▶ _PASSAGE FOURNI_:
━━━━━━
Quel est le rapport qu’entretient l’éditeur avec l’actualité ? Quelles différentes possibilités a-t-il quant à son exploitation ? Sans cesse conscient du contexte politique, culturel ou philosophique qui est le sien, l’éditeur se doit de porter attention à l’actualité de manière à coller au mieux aux tendances. En cela, et compte tenu des délais qui sont les siens, l’éditeur est un journaliste comme les autres.

Grande question s’il en est, inhérente au merveilleux métier d’éditeur et torturant nos jeunes esprit de presque professionnels : que va-t-on bien pouvoir publier ?

Par cette question dont je ne suis pas vraiment sûre que vous vous la posiez, j’introduis délicatement la problématique bien connue de l’actualité et de son utilisation par les professionnels du livre : le monde qui nous entoure semble n’être guère plus qu’un enchaînement de faits, d’évènements, plus ou moins attendus et constituant systématiquement un vivier intarissable de potentiels « coups éditoriaux ». Comment alors en tirer parti ?

L’affaire Jobs

Quelques éléments de compréhension. Tandis que ceux que l’on nomme les « apple addicts » se souviennent de ce jour tragique que fut le 5 octobre 2011, jour où Apple perdit son fondateur, l’actualité littéraire et ses adeptes ont été bluffés par la réactivité des éditions JCLattès qui publiaient le même mois une biographie posthume de Steve Jobs, coécrite par Walter Isaacson et par l’homme sujet de l’ouvrage. Cet étonnant sens de l’à-propos dont a su faire preuve la maison initiatrice du projet donne à l’édition une dimension journalistique : l’éditeur est aussi un journaliste comme les autres.

Surveiller l’actualité

L’avantage de l’actualité, donc, et comme le sous-entend le terme en lui-même, c’est qu’elle est sans cesse renouvelée dans tous les domaines potentiellement intéressant pour les éditeurs. L’inconvénient étant que toutes les maisons d’éditions (nombreuses) y puisent pour leurs publications, la concurrence est rude en ces temps de présidentielles !

L’éditeur doit « surveiller l’actualité » pour ne laisser passer aucun sujet potentiellement vendeur. Delphine, étudiante en master, a effectué l’an dernier un stage au secteur Ouvrages Grand Public d’une maison d’édition. Parmi les différentes tâches qui lui incombaient, elle avait à « surveiller l’actualité », donc.
━━━━━━
▶ _EXTRAITS DE DONNÉES_:
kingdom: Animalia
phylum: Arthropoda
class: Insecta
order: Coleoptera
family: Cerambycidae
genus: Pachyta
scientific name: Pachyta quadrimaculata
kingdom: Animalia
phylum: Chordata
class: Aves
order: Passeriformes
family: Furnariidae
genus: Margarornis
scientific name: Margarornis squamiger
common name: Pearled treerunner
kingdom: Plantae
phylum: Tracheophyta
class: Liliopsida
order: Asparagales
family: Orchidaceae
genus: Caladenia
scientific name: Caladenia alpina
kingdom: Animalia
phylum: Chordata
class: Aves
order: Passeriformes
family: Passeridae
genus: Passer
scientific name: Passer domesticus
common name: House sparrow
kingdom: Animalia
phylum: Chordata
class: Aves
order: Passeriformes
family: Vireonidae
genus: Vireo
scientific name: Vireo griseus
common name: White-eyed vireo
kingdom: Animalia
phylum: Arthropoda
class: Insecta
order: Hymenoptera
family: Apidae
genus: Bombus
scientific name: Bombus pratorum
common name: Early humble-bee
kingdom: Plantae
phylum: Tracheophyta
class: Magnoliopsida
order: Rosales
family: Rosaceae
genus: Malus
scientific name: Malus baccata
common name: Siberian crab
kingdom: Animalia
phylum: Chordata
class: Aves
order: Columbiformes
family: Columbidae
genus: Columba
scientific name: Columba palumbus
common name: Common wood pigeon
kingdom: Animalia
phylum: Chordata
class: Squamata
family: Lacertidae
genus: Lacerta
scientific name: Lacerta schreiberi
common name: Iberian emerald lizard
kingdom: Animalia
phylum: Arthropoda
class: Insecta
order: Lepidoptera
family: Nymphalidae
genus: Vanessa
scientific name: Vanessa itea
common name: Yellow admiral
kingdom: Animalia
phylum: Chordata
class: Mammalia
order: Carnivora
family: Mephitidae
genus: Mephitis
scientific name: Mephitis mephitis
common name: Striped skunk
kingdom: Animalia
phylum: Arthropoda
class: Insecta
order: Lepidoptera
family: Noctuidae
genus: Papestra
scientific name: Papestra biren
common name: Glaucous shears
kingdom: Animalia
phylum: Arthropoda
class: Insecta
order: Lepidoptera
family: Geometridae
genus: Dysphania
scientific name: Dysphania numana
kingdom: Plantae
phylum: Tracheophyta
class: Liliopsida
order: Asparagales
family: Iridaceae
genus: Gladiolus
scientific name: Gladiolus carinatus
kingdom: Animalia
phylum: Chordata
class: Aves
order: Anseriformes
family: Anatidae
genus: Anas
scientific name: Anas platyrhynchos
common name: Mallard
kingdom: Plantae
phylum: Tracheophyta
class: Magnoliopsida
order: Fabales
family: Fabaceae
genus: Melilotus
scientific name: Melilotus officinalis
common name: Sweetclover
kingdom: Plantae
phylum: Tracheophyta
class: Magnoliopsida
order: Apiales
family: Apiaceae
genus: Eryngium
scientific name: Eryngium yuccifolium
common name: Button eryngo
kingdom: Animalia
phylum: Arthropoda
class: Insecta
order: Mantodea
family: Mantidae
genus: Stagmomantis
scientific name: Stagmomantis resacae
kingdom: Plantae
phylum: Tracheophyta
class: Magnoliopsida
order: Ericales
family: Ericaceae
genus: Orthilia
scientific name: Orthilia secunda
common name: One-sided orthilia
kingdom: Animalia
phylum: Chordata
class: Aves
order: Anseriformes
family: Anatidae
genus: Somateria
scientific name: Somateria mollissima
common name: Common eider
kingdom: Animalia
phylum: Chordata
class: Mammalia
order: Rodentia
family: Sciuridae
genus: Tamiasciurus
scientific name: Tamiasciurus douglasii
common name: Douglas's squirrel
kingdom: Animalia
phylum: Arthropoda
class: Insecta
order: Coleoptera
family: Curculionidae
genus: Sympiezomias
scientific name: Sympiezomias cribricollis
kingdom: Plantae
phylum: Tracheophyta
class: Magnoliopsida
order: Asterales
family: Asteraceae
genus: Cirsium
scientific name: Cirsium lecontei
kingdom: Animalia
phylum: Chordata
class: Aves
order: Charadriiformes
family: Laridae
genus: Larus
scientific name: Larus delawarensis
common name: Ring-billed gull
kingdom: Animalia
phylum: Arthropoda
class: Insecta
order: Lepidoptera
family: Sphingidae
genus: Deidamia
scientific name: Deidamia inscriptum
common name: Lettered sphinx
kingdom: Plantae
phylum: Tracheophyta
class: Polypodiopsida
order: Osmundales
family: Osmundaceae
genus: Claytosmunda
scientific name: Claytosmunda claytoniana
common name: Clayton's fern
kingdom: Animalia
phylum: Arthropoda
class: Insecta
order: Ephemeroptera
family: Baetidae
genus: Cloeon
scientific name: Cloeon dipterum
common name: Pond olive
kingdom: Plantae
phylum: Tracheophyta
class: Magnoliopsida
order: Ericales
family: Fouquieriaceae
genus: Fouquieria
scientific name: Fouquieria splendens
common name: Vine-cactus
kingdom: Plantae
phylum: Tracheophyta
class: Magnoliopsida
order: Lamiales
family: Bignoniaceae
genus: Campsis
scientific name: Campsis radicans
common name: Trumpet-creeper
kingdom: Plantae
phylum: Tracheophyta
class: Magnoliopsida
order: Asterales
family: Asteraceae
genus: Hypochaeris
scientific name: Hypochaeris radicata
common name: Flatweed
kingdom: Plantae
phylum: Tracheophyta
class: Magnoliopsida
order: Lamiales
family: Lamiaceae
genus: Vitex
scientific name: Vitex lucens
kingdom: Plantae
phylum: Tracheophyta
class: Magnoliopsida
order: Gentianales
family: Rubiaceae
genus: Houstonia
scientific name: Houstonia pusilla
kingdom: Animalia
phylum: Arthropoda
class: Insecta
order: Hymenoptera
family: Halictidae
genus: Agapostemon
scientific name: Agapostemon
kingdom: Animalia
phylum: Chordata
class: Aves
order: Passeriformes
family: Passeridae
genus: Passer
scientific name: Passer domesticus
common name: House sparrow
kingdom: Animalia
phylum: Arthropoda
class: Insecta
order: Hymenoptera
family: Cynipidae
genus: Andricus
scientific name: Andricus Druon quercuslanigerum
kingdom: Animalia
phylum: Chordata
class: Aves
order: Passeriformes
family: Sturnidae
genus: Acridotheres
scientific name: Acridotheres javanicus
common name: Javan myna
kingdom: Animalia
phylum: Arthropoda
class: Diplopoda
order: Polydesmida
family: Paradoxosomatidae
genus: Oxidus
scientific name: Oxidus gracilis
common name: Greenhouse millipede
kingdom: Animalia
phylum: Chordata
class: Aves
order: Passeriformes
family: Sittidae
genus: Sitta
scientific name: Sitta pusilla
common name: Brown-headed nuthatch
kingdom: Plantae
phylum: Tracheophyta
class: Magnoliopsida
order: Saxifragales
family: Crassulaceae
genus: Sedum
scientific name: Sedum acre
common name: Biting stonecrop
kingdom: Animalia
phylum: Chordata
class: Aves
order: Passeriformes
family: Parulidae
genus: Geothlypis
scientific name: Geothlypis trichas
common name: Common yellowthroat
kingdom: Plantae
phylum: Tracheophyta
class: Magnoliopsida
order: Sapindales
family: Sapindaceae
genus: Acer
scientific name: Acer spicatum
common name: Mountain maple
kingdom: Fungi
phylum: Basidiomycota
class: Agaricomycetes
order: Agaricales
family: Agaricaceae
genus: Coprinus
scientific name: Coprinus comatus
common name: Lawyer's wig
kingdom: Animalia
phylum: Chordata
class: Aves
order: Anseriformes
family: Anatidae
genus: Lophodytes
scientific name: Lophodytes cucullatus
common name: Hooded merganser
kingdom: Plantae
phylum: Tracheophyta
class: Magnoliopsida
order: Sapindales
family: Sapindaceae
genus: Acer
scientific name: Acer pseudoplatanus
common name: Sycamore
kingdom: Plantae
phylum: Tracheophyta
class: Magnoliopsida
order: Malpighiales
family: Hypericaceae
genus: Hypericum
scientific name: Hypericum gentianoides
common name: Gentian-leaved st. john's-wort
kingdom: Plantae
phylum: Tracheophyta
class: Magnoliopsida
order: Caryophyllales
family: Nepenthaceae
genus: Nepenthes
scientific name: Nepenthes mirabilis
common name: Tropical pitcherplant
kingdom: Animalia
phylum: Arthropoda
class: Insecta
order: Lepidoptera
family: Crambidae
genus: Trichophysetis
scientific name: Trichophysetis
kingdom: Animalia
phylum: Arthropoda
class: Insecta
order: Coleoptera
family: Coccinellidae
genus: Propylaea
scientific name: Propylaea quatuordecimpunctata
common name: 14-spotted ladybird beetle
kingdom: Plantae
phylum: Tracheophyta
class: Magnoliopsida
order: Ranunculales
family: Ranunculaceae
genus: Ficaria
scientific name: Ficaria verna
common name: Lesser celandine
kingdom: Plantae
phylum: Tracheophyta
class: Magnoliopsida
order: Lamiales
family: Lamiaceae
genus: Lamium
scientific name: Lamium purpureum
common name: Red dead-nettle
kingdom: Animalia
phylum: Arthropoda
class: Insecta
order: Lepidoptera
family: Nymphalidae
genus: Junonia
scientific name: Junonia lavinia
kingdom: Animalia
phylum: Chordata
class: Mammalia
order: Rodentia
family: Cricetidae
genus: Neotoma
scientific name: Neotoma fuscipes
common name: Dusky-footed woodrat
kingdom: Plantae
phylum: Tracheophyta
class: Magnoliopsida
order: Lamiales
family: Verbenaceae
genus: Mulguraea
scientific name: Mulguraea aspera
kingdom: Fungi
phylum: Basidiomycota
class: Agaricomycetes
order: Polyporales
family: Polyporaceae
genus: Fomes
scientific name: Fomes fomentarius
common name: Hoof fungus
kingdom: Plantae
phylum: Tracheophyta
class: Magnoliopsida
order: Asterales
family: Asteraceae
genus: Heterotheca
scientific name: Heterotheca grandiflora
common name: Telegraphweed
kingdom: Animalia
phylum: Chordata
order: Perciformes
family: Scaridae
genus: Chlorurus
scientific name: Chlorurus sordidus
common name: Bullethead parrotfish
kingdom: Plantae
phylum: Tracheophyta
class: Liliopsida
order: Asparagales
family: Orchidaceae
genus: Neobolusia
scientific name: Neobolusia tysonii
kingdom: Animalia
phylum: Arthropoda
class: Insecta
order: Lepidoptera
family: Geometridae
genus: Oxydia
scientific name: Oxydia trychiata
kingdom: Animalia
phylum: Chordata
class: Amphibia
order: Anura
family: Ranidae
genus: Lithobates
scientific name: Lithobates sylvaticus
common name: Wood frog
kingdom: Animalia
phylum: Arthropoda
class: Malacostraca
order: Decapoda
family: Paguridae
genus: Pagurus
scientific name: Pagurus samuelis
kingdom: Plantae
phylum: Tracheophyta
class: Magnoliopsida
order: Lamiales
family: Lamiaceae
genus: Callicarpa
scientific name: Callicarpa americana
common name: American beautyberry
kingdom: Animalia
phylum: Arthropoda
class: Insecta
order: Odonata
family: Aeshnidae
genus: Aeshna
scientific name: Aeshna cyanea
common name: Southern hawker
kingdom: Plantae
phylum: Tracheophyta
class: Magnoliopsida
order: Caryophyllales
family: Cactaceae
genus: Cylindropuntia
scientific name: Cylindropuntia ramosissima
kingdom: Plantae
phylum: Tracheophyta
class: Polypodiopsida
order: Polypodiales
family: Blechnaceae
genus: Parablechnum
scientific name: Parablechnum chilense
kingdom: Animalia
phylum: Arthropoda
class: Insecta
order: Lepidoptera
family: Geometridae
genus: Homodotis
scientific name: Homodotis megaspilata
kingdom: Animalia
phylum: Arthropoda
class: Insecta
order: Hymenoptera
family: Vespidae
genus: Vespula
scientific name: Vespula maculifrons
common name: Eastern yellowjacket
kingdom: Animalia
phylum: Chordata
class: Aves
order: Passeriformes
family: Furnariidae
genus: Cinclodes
━━━━━━
▶ _DÉFIS À RELEVER_:
1/ Renvoyez telles quelles les lignes des enregistrements comprises entre le début de ceux-ci et la ligne contenant « common name: White-eyed vireo », bornes incluses.
2/ Prolongez le texte sur l'éditeur face à l'actualité en reprenant juste après sa dernière phrase.

▶ _RÉSULTATS PAR TÂCHE_:
1/
kingdom: Animalia
phylum: Arthropoda
class: Insecta
order: Coleoptera
family: Cerambycidae
genus: Pachyta
scientific name: Pachyta quadrimaculata
kingdom: Animalia
phylum: Chordata
class: Aves
order: Passeriformes
family: Furnariidae
genus: Margarornis
scientific name: Margarornis squamiger
common name: Pearled treerunner
kingdom: Plantae
phylum: Tracheophyta
class: Liliopsida
order: Asparagales
family: Orchidaceae
genus: Caladenia
scientific name: Caladenia alpina
kingdom: Animalia
phylum: Chordata
class: Aves
order: Passeriformes
family: Passeridae
genus: Passer
scientific name: Passer domesticus
common name: House sparrow
kingdom: Animalia
phylum: Chordata
class: Aves
order: Passeriformes
family: Vireonidae
genus: Vireo
scientific name: Vireo griseus
common name: White-eyed vireo

2/
« J’avais pour mission de surveiller l’actualité de plusieurs manières.

Il y a des grands anniversaires pour lesquelles on peut être sûrs que toutes les maisons d’édition vont sortir un livre. Exemple : le centenaire de la guerre de 14, toutes les maisons ayant un secteur histoire vont faire paraître leur livre. En un sens, c’est un livre qui va coller à l’actu de 2014, mais ça se prépare en amont.

J’ai aussi eu pour mission de recenser les fiches Wikipedia des années 1913, 1923, pour voir s’il n’y avait pas d’autres dates anniversaires prévisibles. Dans ce cas là, les dates sont moins évidentes que pour la guerre de 14, et j’avais l’impression que c’était plus un moyen d’avoir des idées de réserve.

Pendant que j’étais en stage, il y a eu un troisième cas : après Fukushima, mon maître de stage m’a demandé de regarder du côté des livres déjà publiés aux USA ou en Angleterre. L’idée, c’était de pouvoir faire rapidement traduire un livre, pour pouvoir coller à peu près avec l’actu.

Mon maître de stage m’avait présenté les choses de manière très claire : si on peut faire facilement un livre qui va beaucoup se vendre, et bien on ne va pas se priver. »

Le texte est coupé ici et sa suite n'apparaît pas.